Case Study 23.2 — Lighthouse's Coalition
A composite, illustrative case. Lighthouse Community Services and its partners are composites built to teach the nonprofit/service-coalition version of collaboration; the structures are real. Verify specifics with your funder.
Why this case: collaboration in the service world
Case Study 23.1 followed a research team. This case follows a service coalition — because collaborative proposals are just as central in the nonprofit and human-services world, and they look somewhat different. Lighthouse Community Services runs a reentry workforce program (helping people returning from incarceration find and keep employment). Lighthouse has pursued foundation grants (Chapter 18) and government funding (Chapter 19), but a major new funding opportunity calls for a comprehensive reentry program — and Lighthouse knows that workforce training alone doesn't solve reentry. This case shows Lighthouse building a coalition the funder can believe in.
Step 1 — The work demands a team (Section 23.1)
People returning from incarceration face interlocking barriers: they need jobs (Lighthouse's strength), but also stable housing, behavioral-health support, and employers willing to hire them. Lighthouse does workforce training well and the rest poorly or not at all. So a genuine wraparound program requires partners. Lighthouse applies the necessary-complementary-capability test to each:
- A housing organization — because participants who are unhoused cannot sustain employment (a capability Lighthouse lacks).
- A behavioral-health provider — because untreated behavioral-health barriers derail employment, and Lighthouse isn't licensed to treat them.
- An employer-partnership intermediary — because relationships with willing employers convert training into actual jobs.
Each passes the test; each adds a necessary, complementary capability. Together they deliver a wraparound program none could alone. Lighthouse pointedly declines to add a well-known national nonprofit whose only contribution would be name recognition — a partner that fails the test.
Step 2 — Structure and lead (Section 23.2)
Lighthouse, whose mission and relationships center the program, serves as the lead organization (prime), holding the grant and the fiduciary responsibility, with the three partners receiving subawards for their defined pieces. This isn't a research MPI situation — there's a clear lead — so single-lead-with-subawards fits. But Lighthouse treats the partners as genuine collaborators in design, not mere subcontractors, because the program only works if the services are integrated.
Step 3 — The coordination plan is the program (Section 23.3)
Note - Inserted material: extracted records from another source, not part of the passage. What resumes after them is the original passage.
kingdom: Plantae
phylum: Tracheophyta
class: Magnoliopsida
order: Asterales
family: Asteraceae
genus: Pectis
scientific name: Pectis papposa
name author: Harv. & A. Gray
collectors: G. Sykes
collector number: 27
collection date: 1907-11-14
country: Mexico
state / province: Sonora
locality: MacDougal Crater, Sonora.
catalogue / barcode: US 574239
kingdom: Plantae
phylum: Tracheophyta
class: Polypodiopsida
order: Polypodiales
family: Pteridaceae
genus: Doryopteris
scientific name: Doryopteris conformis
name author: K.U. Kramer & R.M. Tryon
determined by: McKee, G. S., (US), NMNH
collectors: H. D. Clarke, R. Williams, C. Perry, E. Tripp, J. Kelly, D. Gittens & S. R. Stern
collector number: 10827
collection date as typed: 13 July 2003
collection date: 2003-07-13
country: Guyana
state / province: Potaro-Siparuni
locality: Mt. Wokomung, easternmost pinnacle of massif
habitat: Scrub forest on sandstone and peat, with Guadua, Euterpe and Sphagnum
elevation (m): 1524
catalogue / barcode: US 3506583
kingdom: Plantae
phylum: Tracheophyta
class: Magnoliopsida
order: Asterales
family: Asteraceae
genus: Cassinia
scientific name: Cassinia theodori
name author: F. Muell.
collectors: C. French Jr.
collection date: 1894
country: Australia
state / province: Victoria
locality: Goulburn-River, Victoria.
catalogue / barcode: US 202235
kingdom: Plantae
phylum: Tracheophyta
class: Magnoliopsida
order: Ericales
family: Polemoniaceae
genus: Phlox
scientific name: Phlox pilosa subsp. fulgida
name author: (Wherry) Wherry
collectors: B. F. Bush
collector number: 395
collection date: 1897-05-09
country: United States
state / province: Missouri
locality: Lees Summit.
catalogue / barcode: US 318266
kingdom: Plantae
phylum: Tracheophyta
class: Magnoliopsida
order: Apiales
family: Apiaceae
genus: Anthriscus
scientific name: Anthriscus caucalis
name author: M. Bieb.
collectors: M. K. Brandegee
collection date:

For a wraparound service coalition, the coordination plan is not just administrative — it is the program model, because the value comes from integrating services around each participant. Lighthouse's plan specifies: how a participant moves among the partners (referral and warm-handoff processes); how the partners share information (with appropriate consent and privacy protections); who coordinates each participant's overall plan (a Lighthouse case manager); how the partners meet to coordinate (regular case-coordination meetings); and how disputes or gaps get resolved. And Lighthouse foregrounds evidence the coalition has worked together — prior collaborations among these organizations, or concrete joint planning already done. A funder of reentry services, who has seen "coalitions" that were really four organizations operating in silos, is reassured by a plan showing genuinely integrated services and partners who already cooperate.
Step 4 — Subawards and the prime's responsibility (Section 23.4)
Lighthouse builds the layered budget — each partner with its own scope, budget, indirect treatment, and signed commitment — and accepts the prime's responsibility to monitor the subrecipients and ensure compliance (especially important given the government-funding rules of Chapter 19). It budgets explicitly for the coordination — the case management and partner-coordination machinery that makes wraparound services actually integrate — knowing that unfunded coordination is how service coalitions quietly fail.
Step 5 — One voice across organizations (Section 23.5)
Four organizations contribute to the proposal, each describing its piece. Lighthouse owns the whole document, integrating the partners' sections into one coherent program narrative — so the proposal reads as a single integrated program, not four stapled-together service descriptions. That coherence signals to the funder exactly what the program promises: integration.
What this case teaches
- Service coalitions follow the same rules as research teams. Necessary-complementary partners, a clear lead, a real coordination plan, layered subawards, one voice — the collaboration craft is the same across worlds.
- For wraparound services, the coordination plan IS the program. The integration of services is the value, so the coordination structure is central, not administrative.
- Decline the prestige partner. Lighthouse left out the big-name nonprofit that failed the capability test — discipline reviewers reward.
- Fund the coordination. Integrated services require case management and partner coordination; budgeting for it is acknowledging the real cost of a coalition.
🔄 Retrieve: Without rereading, name (a) the three partners Lighthouse added and the necessary capability each contributes, and (b) why, for a wraparound program, the coordination plan is "the program," not just administration. (Answers above.)